The Patriotic Front’s other co-leader, Valeri Simeonov, said that there would be “some financial difficulties” from the UK’s exit from the EU. The UK’s exit would be a problem for Europe because the country made the second-largest contribution to the EU budget, according to Simeonov.
Between the exit of the UK and the collapse of the EU “there is a much time” and intermediate stages and there was no certainty that it would come to this, he said.
“They always have been a bit on the periphery. They kept their currency. They always had their own opinion on most issues,” Simeonov said.
Kristian Vigenin, foreign policy spokesperson for the opposition Bulgarian Socialist Party, said that the reaction of EU leaders and institutions would be important, to fend off the same thing happening in other member states, and to improve the image and functioning of the EU.

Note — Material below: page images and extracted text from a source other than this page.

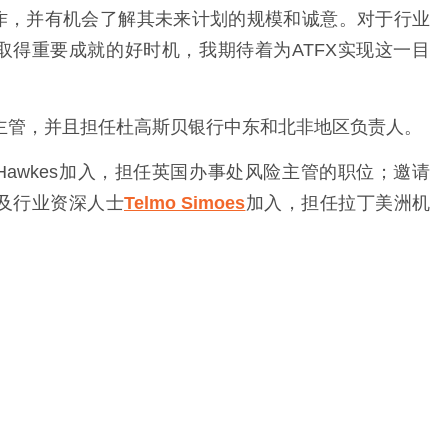
作，并有机会了解其未来计划的规模和诚意。对于行业
得重要成就的好时机，我期待着为ATFX实现这一目
球销售主管，并且担任杜高斯贝银行中东和北非地区负责人。
s Hawkes加入，担任英国办事处风险主管的职位；邀请
及行业资深人士
Telmo Simoes
加入，担任拉丁美洲机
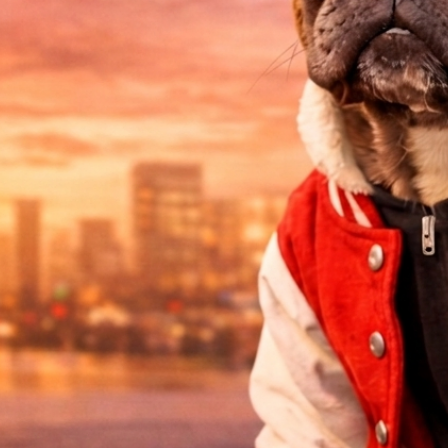
LA
TIQUE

The UK leaving the EU would have consequences for Bulgarians living in Britain, he said. Vigenin said that in the framework of the negotiations ahead, it was not clear what status EU citizens, now in the UK and having the same rights as British citizens, would have.

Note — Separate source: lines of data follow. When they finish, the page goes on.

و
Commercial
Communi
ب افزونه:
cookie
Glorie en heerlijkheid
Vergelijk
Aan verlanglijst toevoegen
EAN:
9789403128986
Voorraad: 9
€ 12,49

“Obviously these rights cannot remain the same. The Bulgarian government now must speak also on this topic. It is a matter of more than 200 000 Bulgarian citizens who at the moment work, study and live there,” Vigenin said.
Bulgaria should seek co-operation and common positions with other countries which have large communities there, such as Romania, Poland and others, to ensure that these people will get maximum rights and their lives will not be affected dramatically by the results of the referendum.

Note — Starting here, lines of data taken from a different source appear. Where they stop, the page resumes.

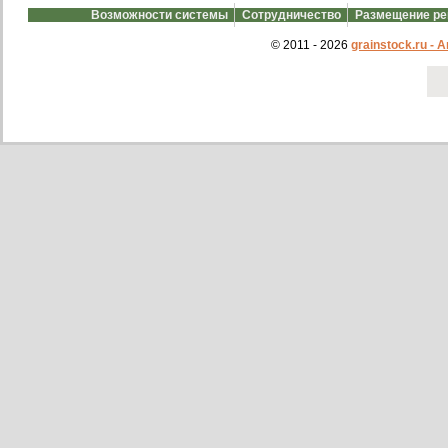
Возможности системы
Сотрудничество
Размещение р
© 2011 - 2026
grainstock.ru -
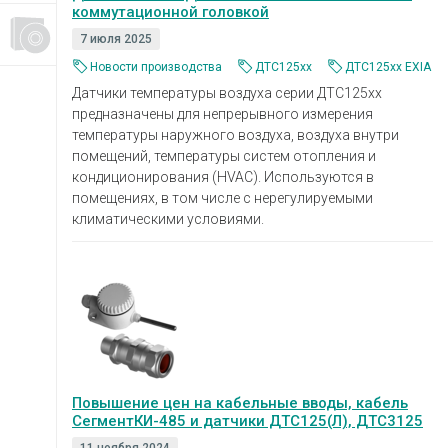
коммутационной головкой
7 июля 2025
Новости производства
ДТС125xx
ДТС125xx EXIA
Датчики температуры воздуха серии ДТС125хх
предназначены для непрерывного измерения
температуры наружного воздуха, воздуха внутри
помещений, температуры систем отопления и
кондиционирования (HVAC). Используются в
помещениях, в том числе с нерегулируемыми
климатическими условиями.
Повышение цен на кабельные вводы, кабель
СегментКИ-485 и датчики ДТС125(Л), ДТС3125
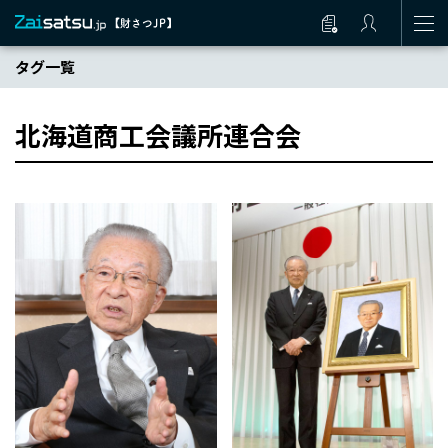
タグ一覧
北海道商工会議所連合会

Mustafa Karadaya, leader of the opposition Movement for Rights and Freedoms, said that the referendum in the UK was an important lesson for all politicians and EU countries. It was unfortunate that in other countries, there already had been calls from extremist and nationalist formations for their countries to have referendums on leaving the EU.
“Our expectation that this lesson will be studied, the EU will find the strength, will consolidate, but also will find the right direction for its development,” said. Karadaya said that the UK quitting the EU would undoubtedly have an effect on the European and world economy.
Volen Siderov, leader of the pro-Russian Ataka party, one of the two smallest parties in Bulgaria’s Parliament, offered a conspiracy theory that there was “American involvement” in the outcome of the Brexit referendum
Andrey Kovachev, a member of the European Parliament for Borissov’s GERB party – asked in a media interview whether other countries would follow the UK’s example – said that Britain would emerge as bad example not to be followed because of what was expected to happen to its currency and economy.
“There are estimates that each household will lose 3200 pounds sterling in the coming years from this exit,” Kovachev said.
MEP Sergei Stanishev, leader of the Party of European Socialists, said: “I am truly shocked by the result of the referendum. We, the European Progressives, supported our member party – the UK Labour in their campaign for Remain.
“We wanted a strong Britain in a strong Europe and we were working together for a Social Britain in a Social Europe. Now we have to double our joint efforts,” Stanishev said. “We still believe that ‘Remain’ was the better option for both Britain and the EU, but above all, we respect the choice of the British people.”
The European Socialists and Democrats family is and will continue be a close friend and ally of the UK Labour Party, Stanishev said. “We will continue to fight for equality and social justice in Europe.”